Each line of the records needs to be written out exactly, with any image left out.
** Opening Working data block **
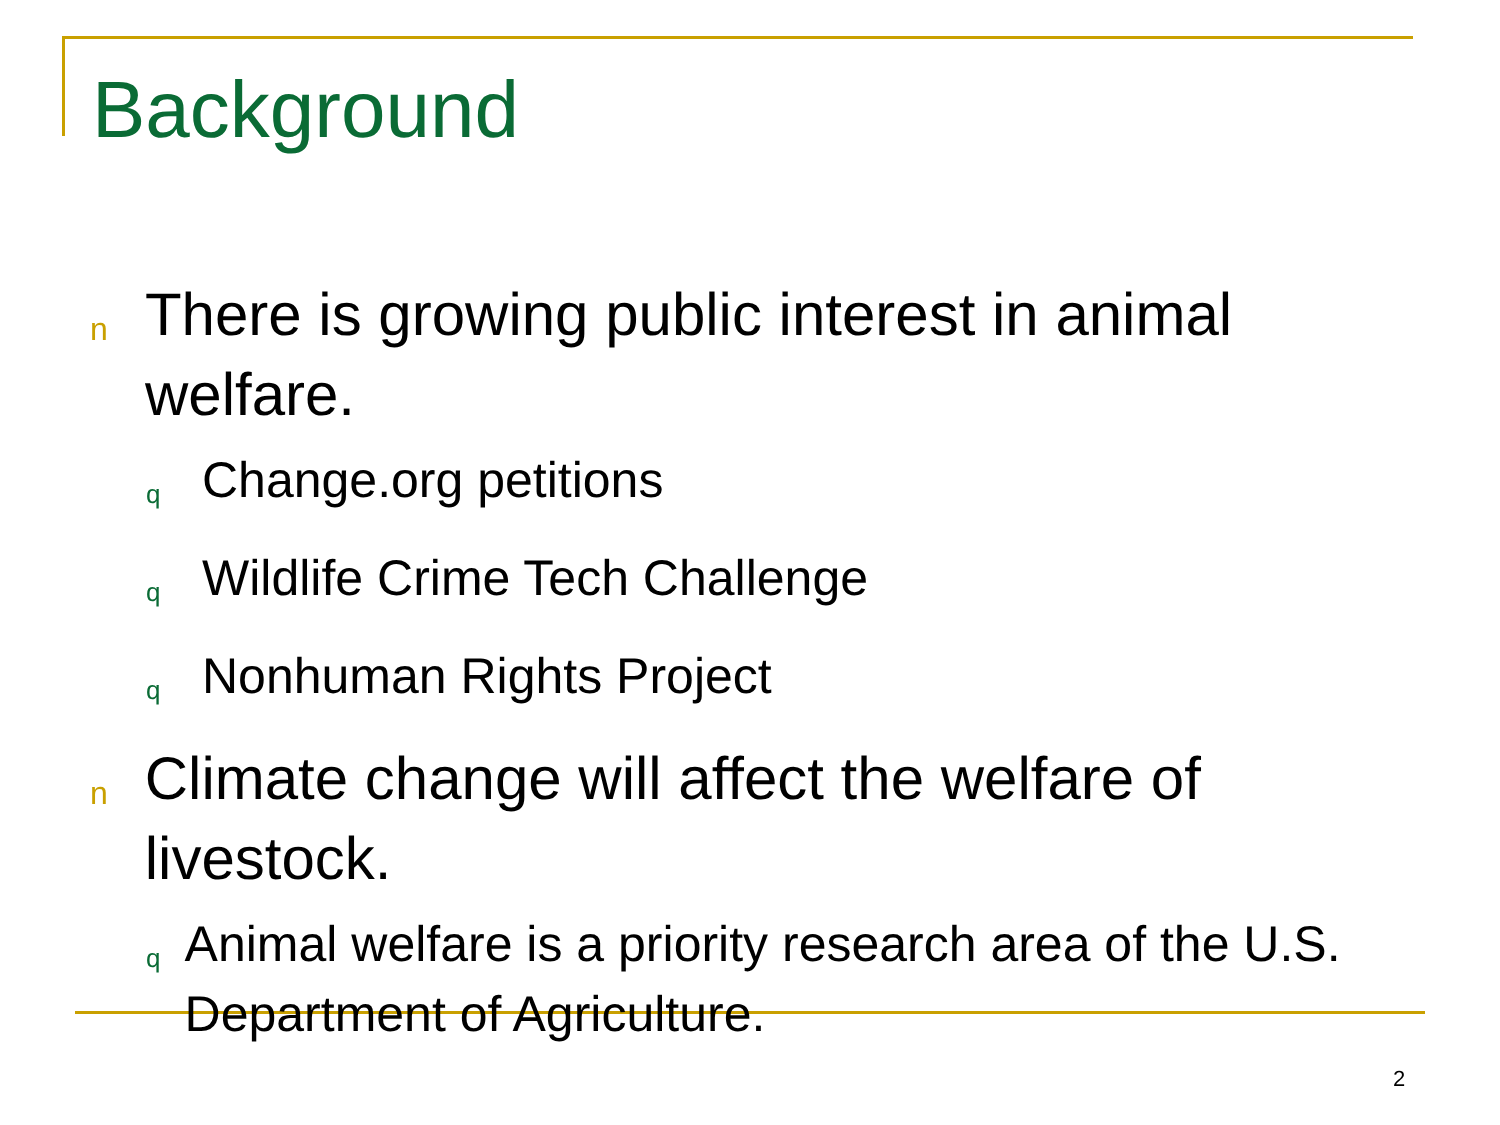Background
n There is growing public interest in animal welfare.
q Change.org petitions
q Wildlife Crime Tech Challenge
q Nonhuman Rights Project
n Climate change will affect the welfare of livestock.
q Animal welfare is a priority research area of the U.S. Department of Agriculture.
2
** Closing Working data block **
- Result of the task -
Background
n There is growing public interest in animal welfare.
q Change.org petitions
q Wildlife Crime Tech Challenge
q Nonhuman Rights Project
n Climate change will affect the welfare of livestock.
q Animal welfare is a priority research area of the U.S. Department of Agriculture.
2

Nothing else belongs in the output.